[Rory, Dylan and Lachlan Cattanach]
Rory, Dylan and Lachlan Cattanach.

Fifth generation of the Cattanach family graduates from Queen’s

When Dylan Cattanach, Artsci’16, walked across the Grant Hall stage on Tuesday to receive his degree, he was following in the footsteps of his father, his grandfather, his great grandfather, and his great-great uncle.

Dylan, an economics grad, is the fifth generation of the Cattanach family to earn a degree from the Queen’s Faculty of Arts and Science. (Although technically those first three generations received their degrees from the Faculty of Arts before the merger with science in the 1970s.)

 “There is something about Queen’s that builds a real loyalty; it’s a tradition,” says Dylan’s father Rory Cattanach, Artsci’80. “When I was in Grade 2, I just assumed I was coming to Queen’s. My grandfather was a very big Queen’s guy. My older sister came to Queen’s. I came to Queen’s. My younger sister came to Queen’s. It’s just a great university.”

Dylan’s older brothers went to Western and McGill so the pressure was on him to continue the tricolour legacy.

“I kind felt obligated to come to Queen’s and continue the tradition and it was an awesome decision. It was a great four years,” Dylan said.
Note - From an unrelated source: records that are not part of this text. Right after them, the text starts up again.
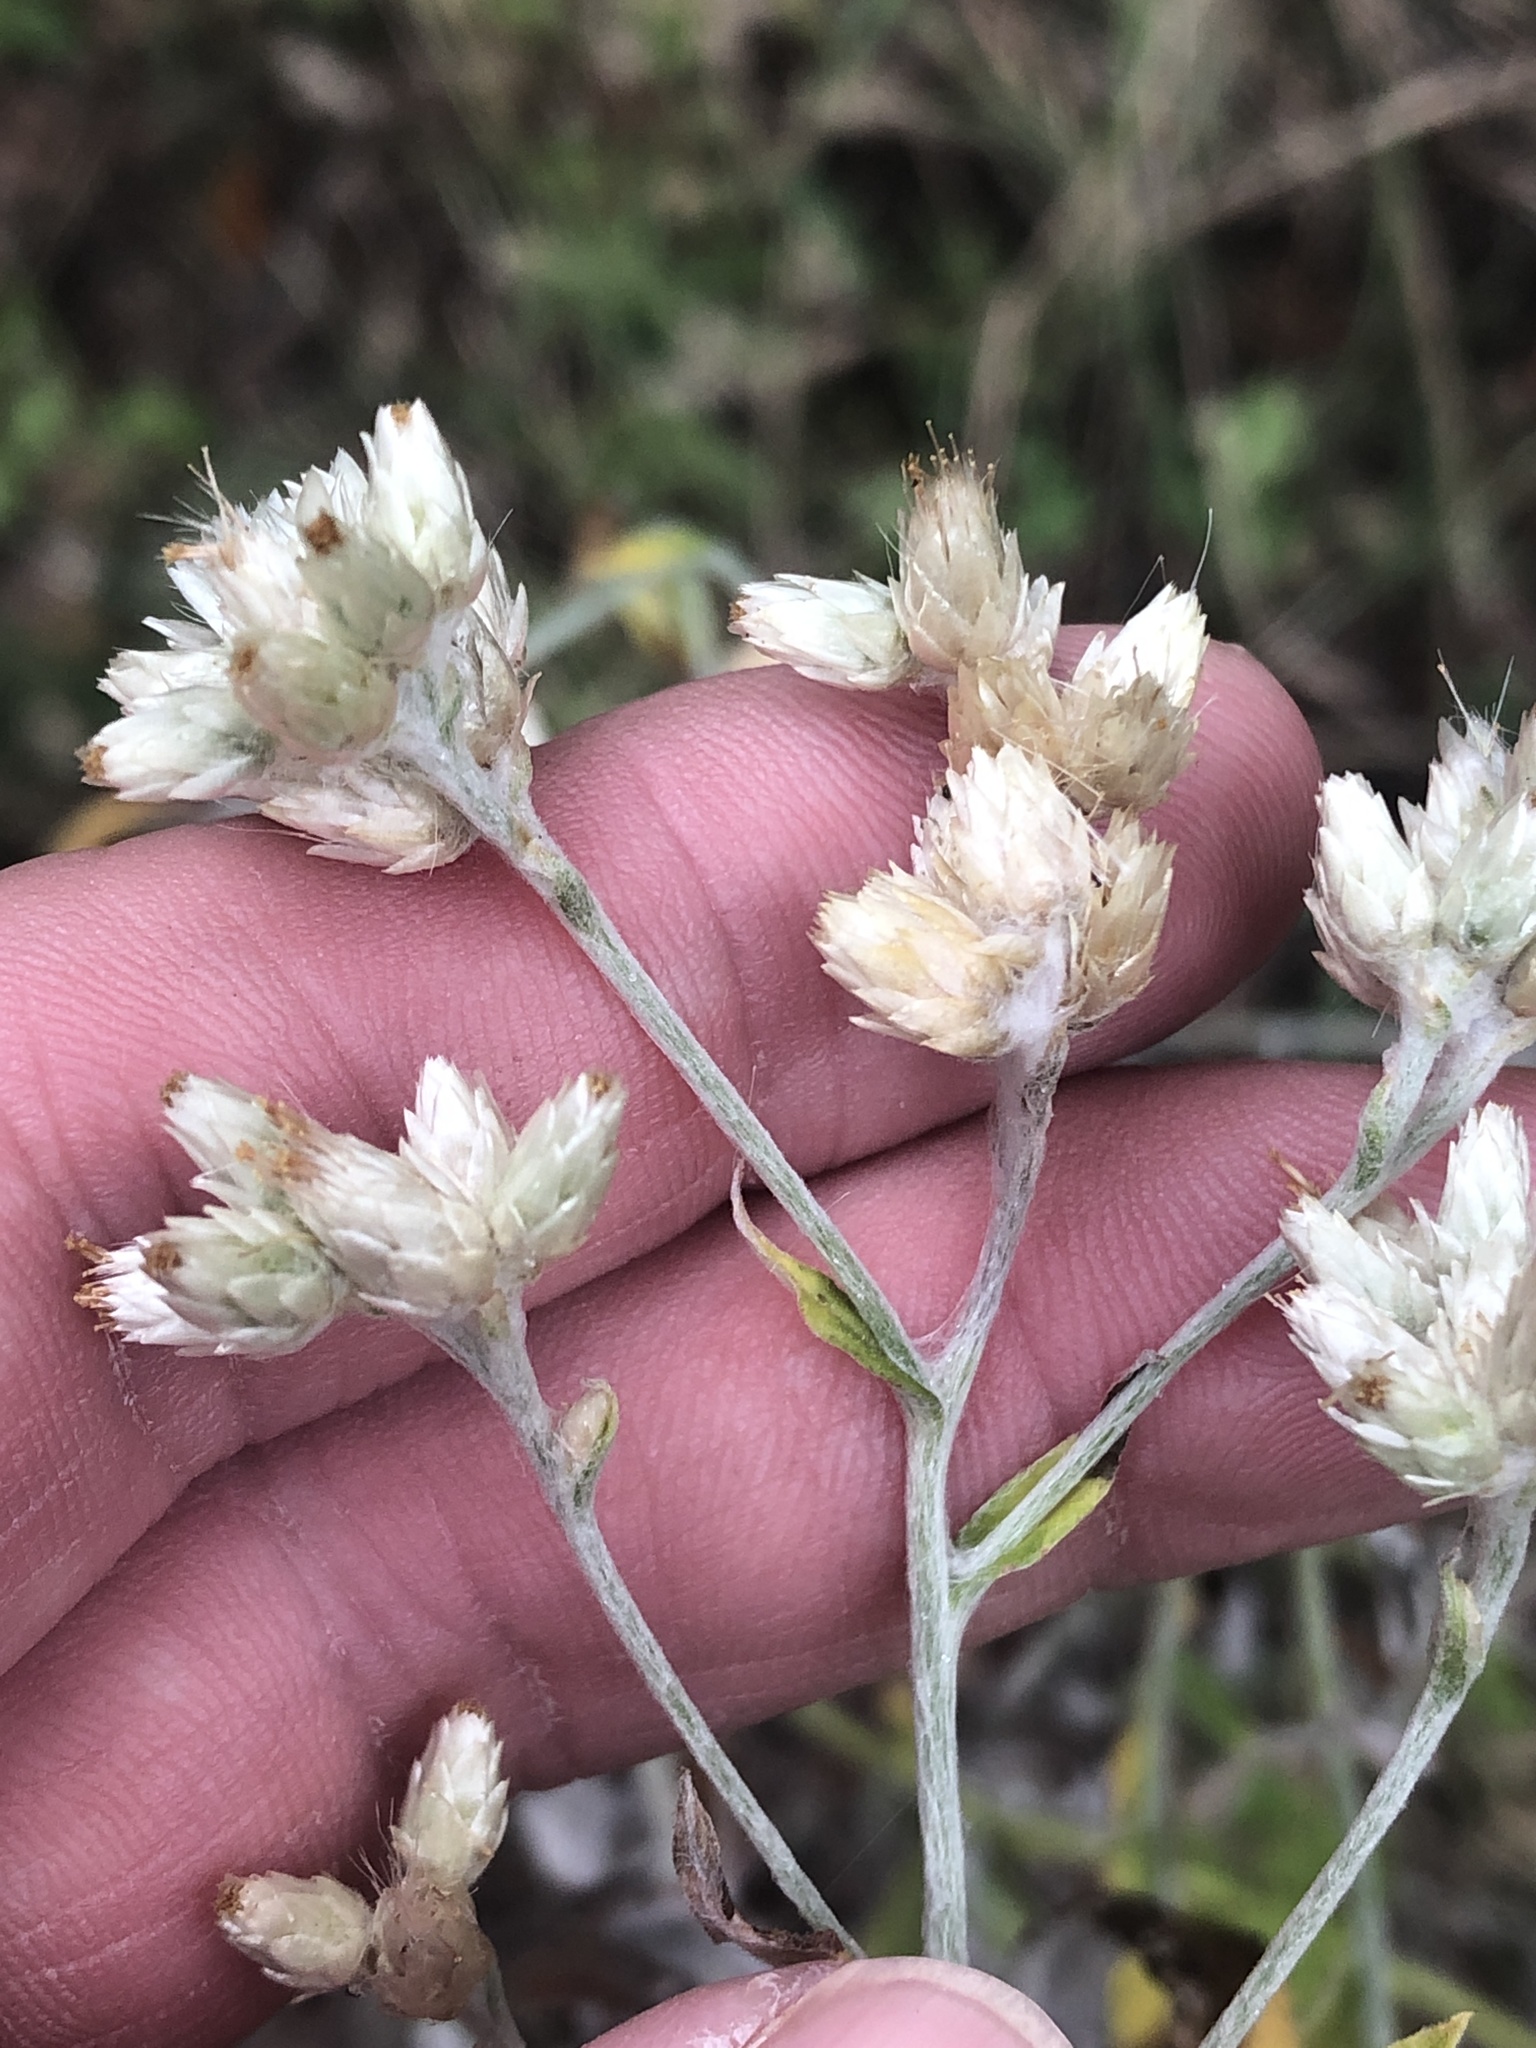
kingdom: Plantae
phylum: Tracheophyta
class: Magnoliopsida
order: Asterales
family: Asteraceae
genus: Pseudognaphalium
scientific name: Pseudognaphalium obtusifolium
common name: Eastern rabbit-tobacco
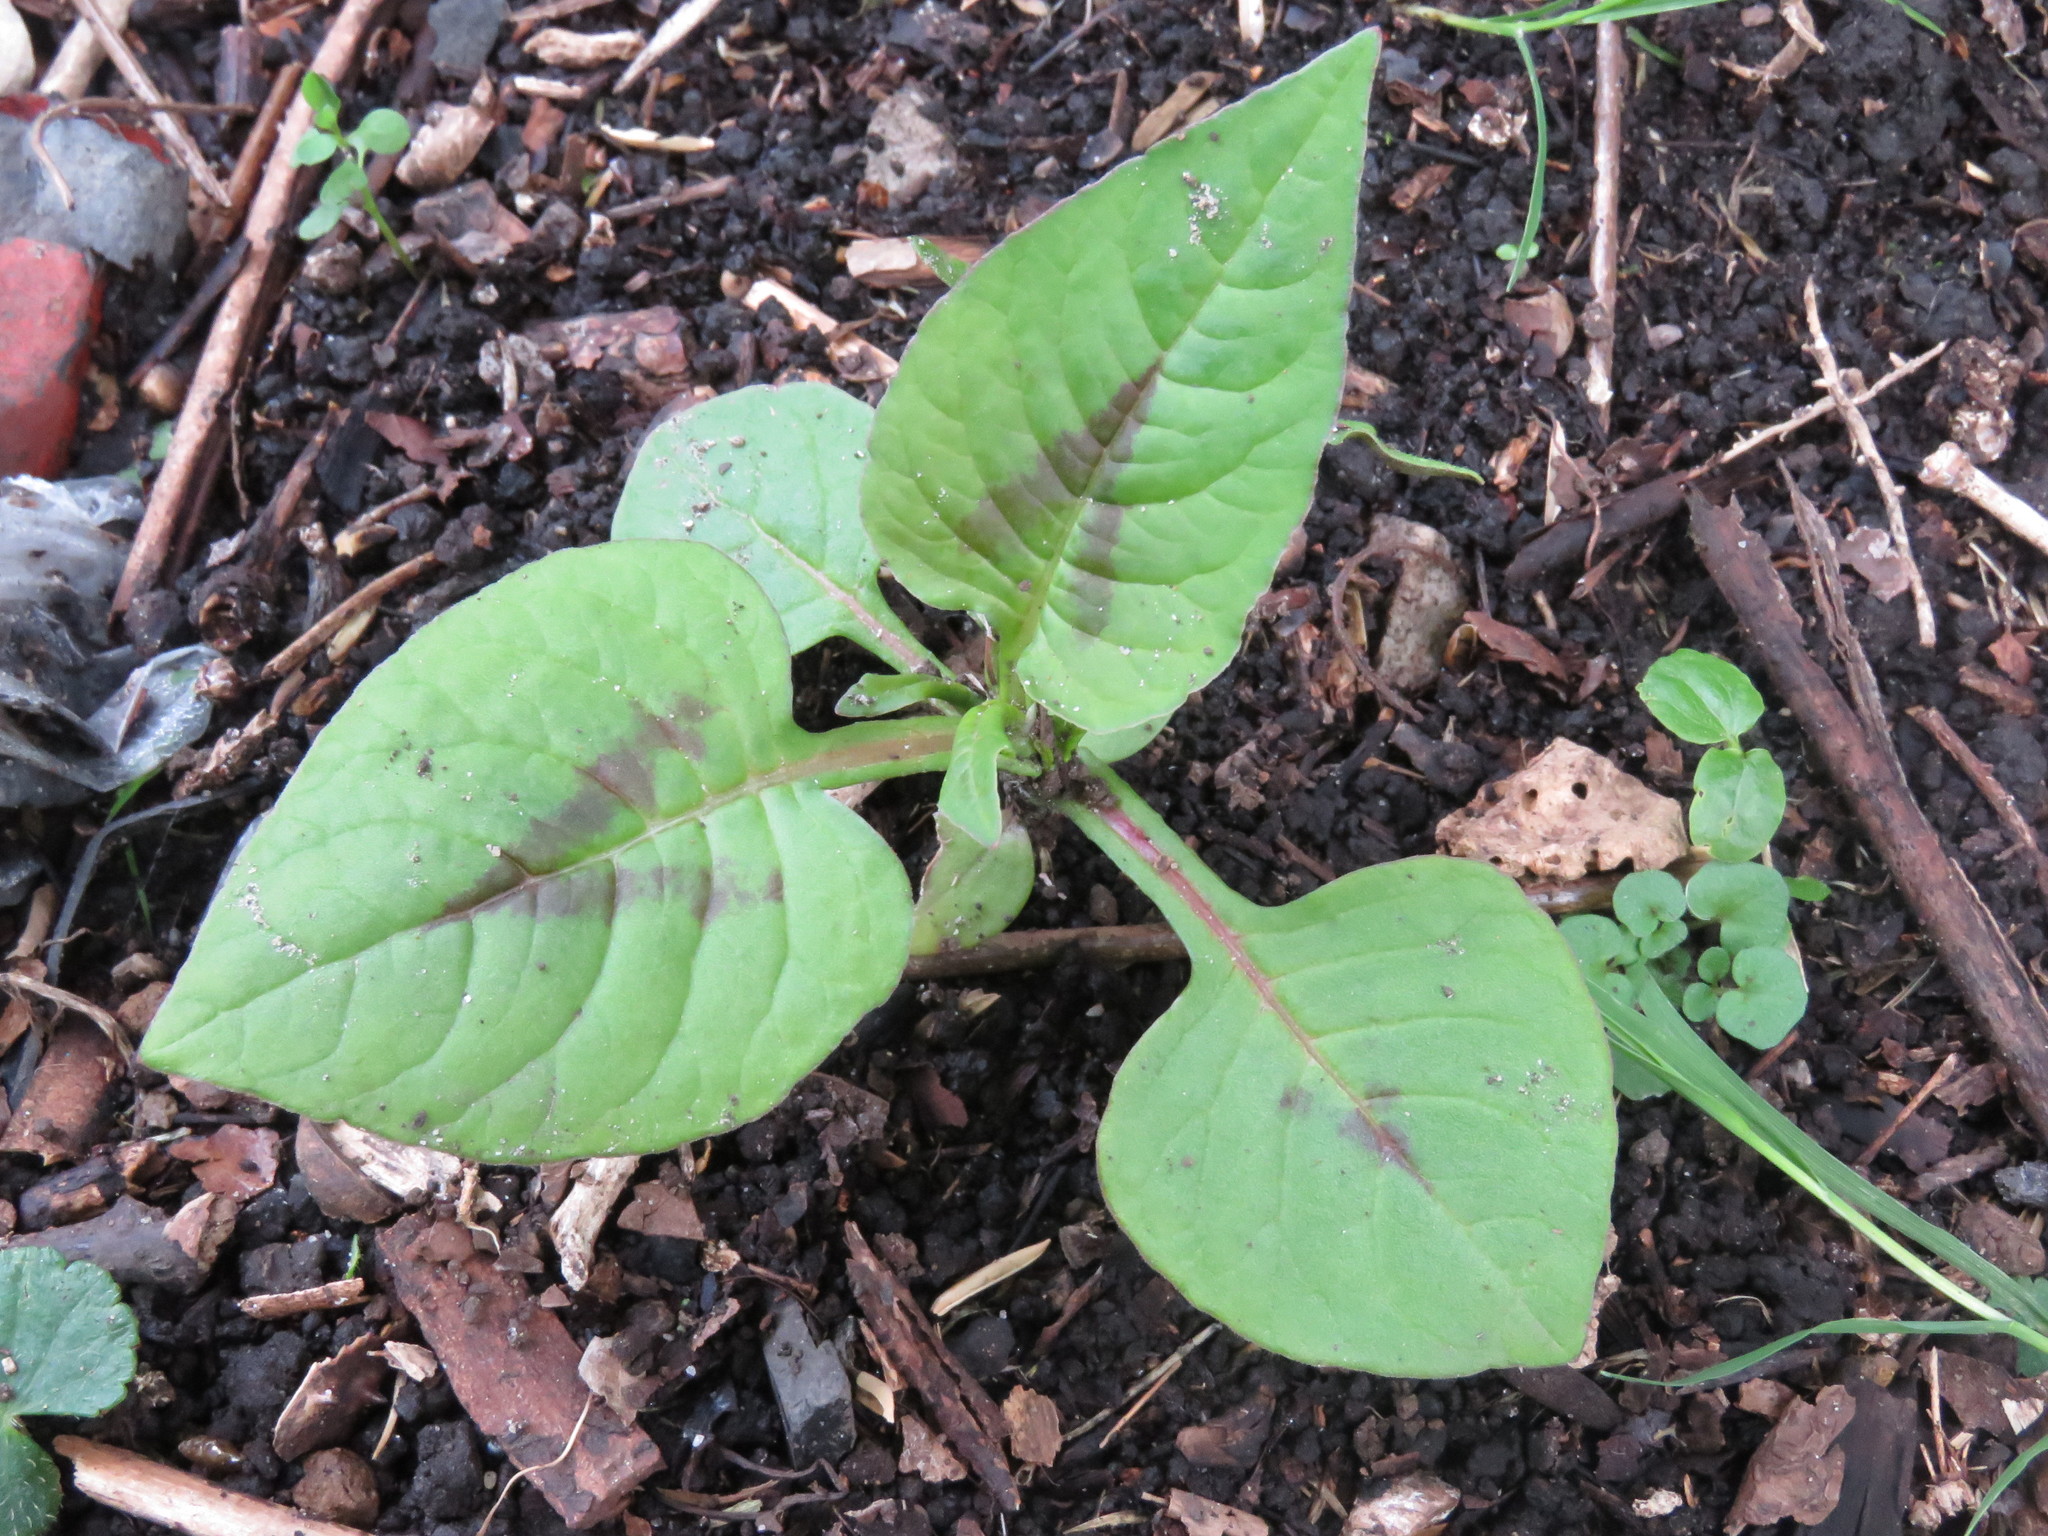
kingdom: Plantae
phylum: Tracheophyta
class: Magnoliopsida
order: Caryophyllales
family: Polygonaceae
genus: Persicaria
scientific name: Persicaria nepalensis
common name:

The tradition started in 1889 when James Cattanach graduated from Theology. His nephew John Cattanach was a 1919 Arts grad. Dylan’s grandfather Lachlan graduated in 1949 and was on hand yesterday to see Dylan walk across the Grant Hall stage. Over the years, there has been numerous other Cattanach family members who spent their universities years in the Limestone City.

Lachlan met his wife at Queen’s and is still friends with classmates he met 60 years ago. He has fond memories of his time at Queen’s – even though one of those memories involve getting in a lot of trouble for painting a campus building.

“There is an old saying from (former Queen’s Vice-Principal) William Everett McNeill that goes ‘Though I am not a Queen’s man born, nor a Queen’s man bred. Yet when I die, there’s a Queen’s man dead.’ Once a Queen’s man, always a Queen’s man,” Lachlan says.